Legitimate messages are processed normally and forwarded to their
destinations (204). Infectious messages are treated appropriately
(206). Other classifications are also possible. The order of the
analyses may be different in some implementations and some
embodiments perform the analysis in parallel. In some embodiments,
each analysis is performed independently.
[0016] FIG. 3 is a flowchart illustrating the implementation of the
individual message analysis according to some embodiments. In this
example, process 202 initiates when a message is received (302).
The message is then submitted to a plurality of tests configured to
examine the characteristics of the message and detect any
anomalies. After each test, the probability of the message being
infectious is updated according to the test result (318). In some
embodiments, the weight of different test results in calculating
the probability may vary.
[0017] It is then determined whether the probability exceeds the
threshold for the message to be deemed infectious (320). If so, the
message is considered infectious and may be quarantined, deleted
from send queue, or otherwise appropriately handled. If, however,
the probability does not exceed the threshold, it is determined
whether more tests are available (322). If so, the next available
test is applied and the process of updating probability and testing
for threshold is repeated. If no more tests are available, the
probability is compared to the threshold required for a legitimate
message (324). If the probability exceeds the legitimate threshold,
the message is deemed to be suspicious. Otherwise, the tests
indicate that the message is legitimate. The classification of the
message is passed on to the next routine. According to process 200,
depending on whether the message is legitimate, suspicious or
infectious, the next routine may forward the message, perform
traffic analysis on the message, or treat the message as
infectious.
[0018] Examples of the tests used in the individual message
analysis include signature matching tests (304), file name tests
(306), character tests (308), bit pattern tests (310), N-gram tests
(312), bit pattern test (314), and probabilistic finite state
automata (PFSA) tests (316). The tests may be arranged in any
appropriate order. Some tests maybe omitted and different tests may
be used.
[0019] Some of the tests analyze the intrinsic characteristics of
the message and/or its attachments. In the embodiments shown, the
signature matching test (304) compares the signature of the message
with the signatures of known viruses. The test in some embodiments
generates a probability on a sliding scale, where an exact match
leads to a probability of 1, and an inexact match receives a
probability value that depends on the degree of similarity.
[0020] The file name test (306) examines the name of the attachment
and determines if there is anomaly. For example, a file name such
as "read me.txt.exe" is highly suspicious since it would appear
that the sender is attempting to misrepresent the nature of the
executable and pass the file off as a text file.
[0021] The character test (308) processes the content of the
attachment and determines the possibility that the file maybe an
infectious one.
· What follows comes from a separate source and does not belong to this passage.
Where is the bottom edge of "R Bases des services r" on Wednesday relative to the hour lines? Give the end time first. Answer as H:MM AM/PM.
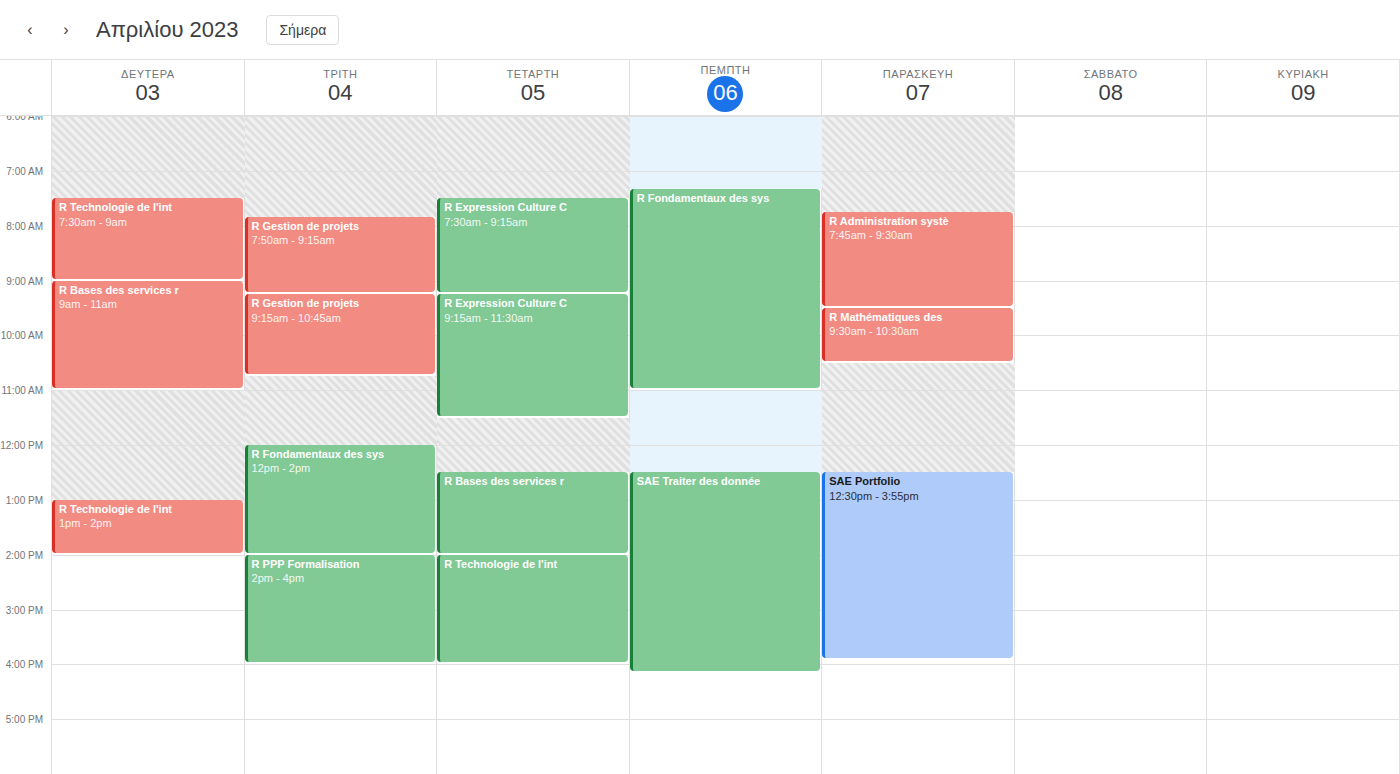
2:00 PM -- exactly on the 2 PM line.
Characters that are unusual for the message file
type indicate that the attachment has a higher likelihood of being
infectious. For example, documents that purport to be text
documents and contain many characters more common to an executable
could be suspicious. In some embodiments, the character test
examines certain portions of the message that is supposed to
contain characters and omit the rest to avoid false positives. For
example, if a document contains text and pictures, the character
test will only process the text portion.
[0022] The bit pattern test (310) examines certain portions of the
file and determines whether there is anomaly. Many files contain
embedded bit patterns that indicate the file type. The magic number
or magic sequence is such a bit pattern. For example, an executable
file includes a particular bit pattern that indicates to the
operating system that the file is an executable. The operating
system will execute any file that starts with the magic sequence,
regardless of the file extension. If an attachment has an extension
such as .txt or .doc that seems to indicate that the file is
textual in nature, yet the starting sequence in the file contains
the magic sequence of an executable, then there is a high
probability that the sender is attempting to disguise an executable
as a text document. Therefore, the attachment is highly
suspicious.
[0023] Some of the tests such as N-gram (312) and PFSA (314)
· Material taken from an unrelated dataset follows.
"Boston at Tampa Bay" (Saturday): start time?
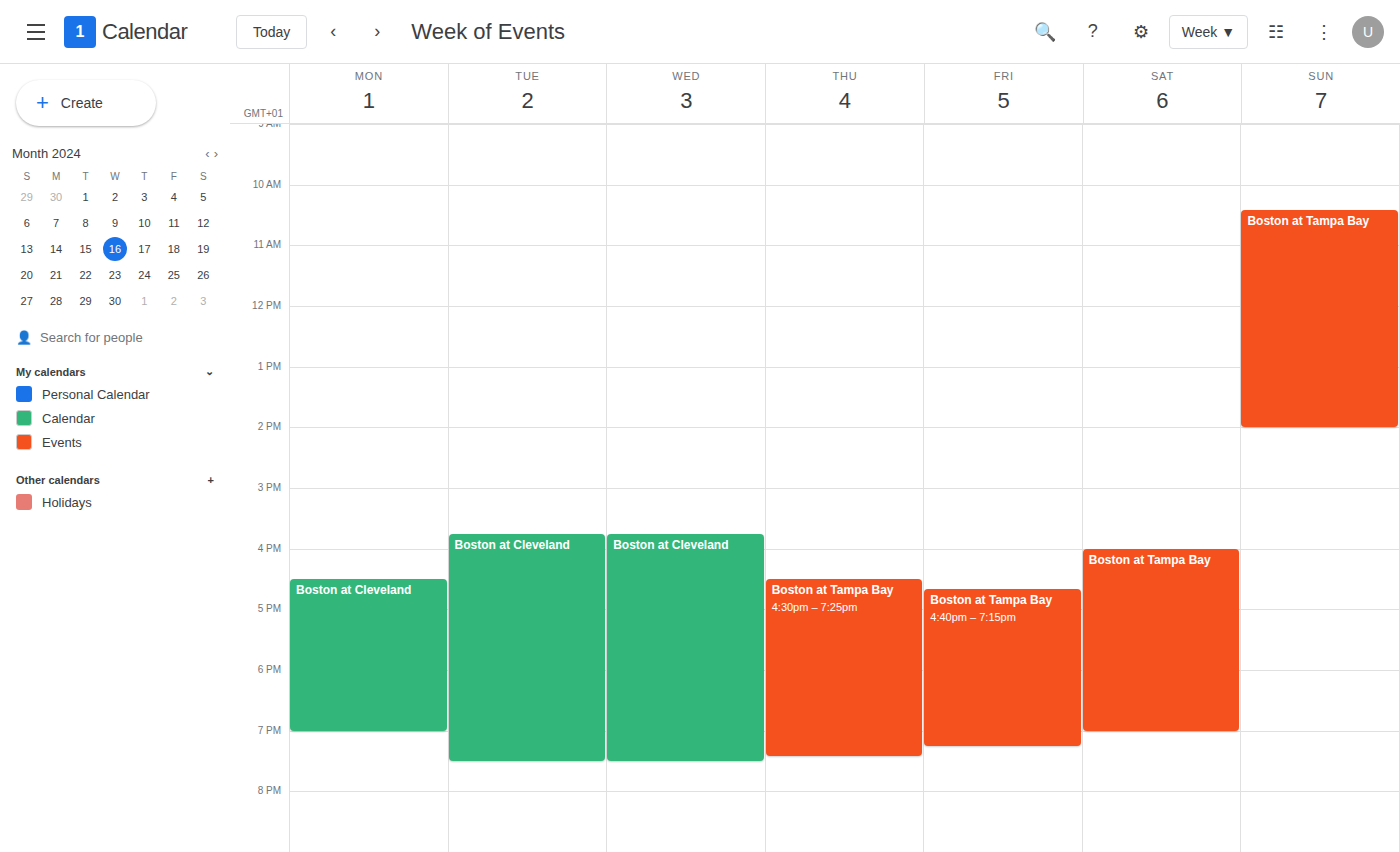
4:00 PM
measure the deviation of the received message from a baseline. In
this example, the baseline is built from a collection of known good
messages. An N-gram model describes the properties of the good
messages. The N-gram model is a collection of token sequences and
the corresponding probability of each sequence. The tokens can be
characters, words or other appropriate entities. The test compares
the N-gram model to an incoming message to estimate the probability
that a message is legitimate. The probabilities of the N-gram
sequences of the incoming messages can be combined with the
probabilities of the N-gram sequences of the baseline model using
any of several methods. In some embodiments, the N-gram test
compares the test result with a certain threshold to determine the
legitimacy of a message. In some embodiments, a message deemed
legitimate by the N-gram test is not subject to further testing,
thus reducing false positive rate. In some embodiments, a message
found to be legitimate by the N-gram test is further tested to
ascertain its true legitimacy.
[0024] In the example shown, the PFSA test (314) relies on a model
that is built from a set of known good messages. The model
describes the properties of legitimate messages. The model includes
a plurality of token such as characters and words, and the
probabilities associated with the tokens. The test estimates the
probability that a particular message that includes a sequence of
tokens can be generated by the model. In some embodiments, similar
to the N-gram test, the test result is compared with a certain
threshold to determine the legitimacy of a message. In some
embodiments, a message deemed legitimate by the PFSA test is not
subject to further testing to avoid false positives. In some
embodiments, a message found to be legitimate by the PFSA test is
further tested to ascertain its true legitimacy.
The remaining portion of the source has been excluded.